Document text:
Justinian, Institutiones.
Venice: Jacobus Rubeus, 20 July 1478.
The Byzantine emperor Justinian’s sixth-century compilation of Roman law became the foundational source for Roman law in the Western tradition. All later systems of law in the West borrowed heavily from it, including the civil law systems of Western Europe, Latin America, and parts of Africa, and to a lesser but still notable extent the English common law system. The original compilation consisted of three different parts: the Digest (Digesta), the Code (Codex), and the Institutes (Institutiones). The Digest (533 CE) collected and summarized all of the classical jurists’ writings on law and justice. The Code (534 CE) outlined the actual laws of the empire, citing imperial constitutions, legislation and pronouncements. The Institutes (535 CE) were a smaller work that summarized the Digest, intended as a textbook for students of law. The illuminated incunable edition (below) of the Institutes was produced in the late fifteenth century, during the earliest
decades of printing.
William Lyndwood, Constitutiones provinciales Ecclesiae Anglicanae.
Oxford: Theodoricus Rood, 1483.
This is the first book that Lloyd Robbins donated to the Law School and the first edition of Bishop William of Lyndwood’s collection of conciliar constitutions issued by archbishops of Canterbury beginning with Stephen Langton at the Council of Oxford (1222). A chancellor to the archbishop of Canterbury, Lyndwood compiled the Provinciale to bring order to the often unordered existing collections of conciliar canons upon which legal arguments were commonly founded and to provide these texts in a single, reliable version. This work was among the first books printed at Oxford and is one of the first law books printed in England.
Ulrich Tengler, Der neü Layenspiegel…
Augsburg: Hansen Otmar, 1512.

Tasks and exercises:
- 1) Copy the full text about early printed law books word for word, with nothing changed.
- 2) Report every line in the rows below that contains the string "Integration".

Records provided:
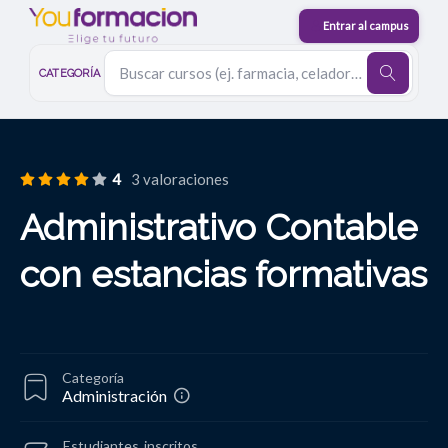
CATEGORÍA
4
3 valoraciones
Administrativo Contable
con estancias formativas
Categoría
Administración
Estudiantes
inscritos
---
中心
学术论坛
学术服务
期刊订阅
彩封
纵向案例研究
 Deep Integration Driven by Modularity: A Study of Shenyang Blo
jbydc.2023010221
==
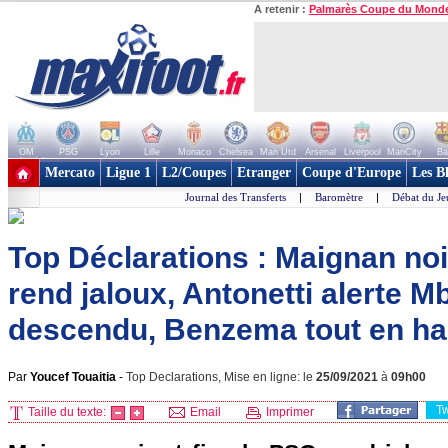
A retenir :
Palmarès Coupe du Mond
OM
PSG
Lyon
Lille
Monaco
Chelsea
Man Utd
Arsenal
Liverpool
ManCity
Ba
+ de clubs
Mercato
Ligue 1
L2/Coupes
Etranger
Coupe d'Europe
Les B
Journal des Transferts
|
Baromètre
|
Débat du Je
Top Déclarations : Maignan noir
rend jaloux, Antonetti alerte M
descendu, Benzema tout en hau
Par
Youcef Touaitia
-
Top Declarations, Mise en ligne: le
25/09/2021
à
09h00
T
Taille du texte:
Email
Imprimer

Solution set:
- 1)
Justinian, Institutiones.
Venice: Jacobus Rubeus, 20 July 1478.
The Byzantine emperor Justinian’s sixth-century compilation of Roman law became the foundational source for Roman law in the Western tradition. All later systems of law in the West borrowed heavily from it, including the civil law systems of Western Europe, Latin America, and parts of Africa, and to a lesser but still notable extent the English common law system. The original compilation consisted of three different parts: the Digest (Digesta), the Code (Codex), and the Institutes (Institutiones). The Digest (533 CE) collected and summarized all of the classical jurists’ writings on law and justice. The Code (534 CE) outlined the actual laws of the empire, citing imperial constitutions, legislation and pronouncements. The Institutes (535 CE) were a smaller work that summarized the Digest, intended as a textbook for students of law. The illuminated incunable edition (below) of the Institutes was produced in the late fifteenth century, during the earliest
decades of printing.
William Lyndwood, Constitutiones provinciales Ecclesiae Anglicanae.
Oxford: Theodoricus Rood, 1483.
This is the first book that Lloyd Robbins donated to the Law School and the first edition of Bishop William of Lyndwood’s collection of conciliar constitutions issued by archbishops of Canterbury beginning with Stephen Langton at the Council of Oxford (1222). A chancellor to the archbishop of Canterbury, Lyndwood compiled the Provinciale to bring order to the often unordered existing collections of conciliar canons upon which legal arguments were commonly founded and to provide these texts in a single, reliable version. This work was among the first books printed at Oxford and is one of the first law books printed in England.
Ulrich Tengler, Der neü Layenspiegel…
Augsburg: Hansen Otmar, 1512.

- 2)
 Deep Integration Driven by Modularity: A Study of Shenyang Blo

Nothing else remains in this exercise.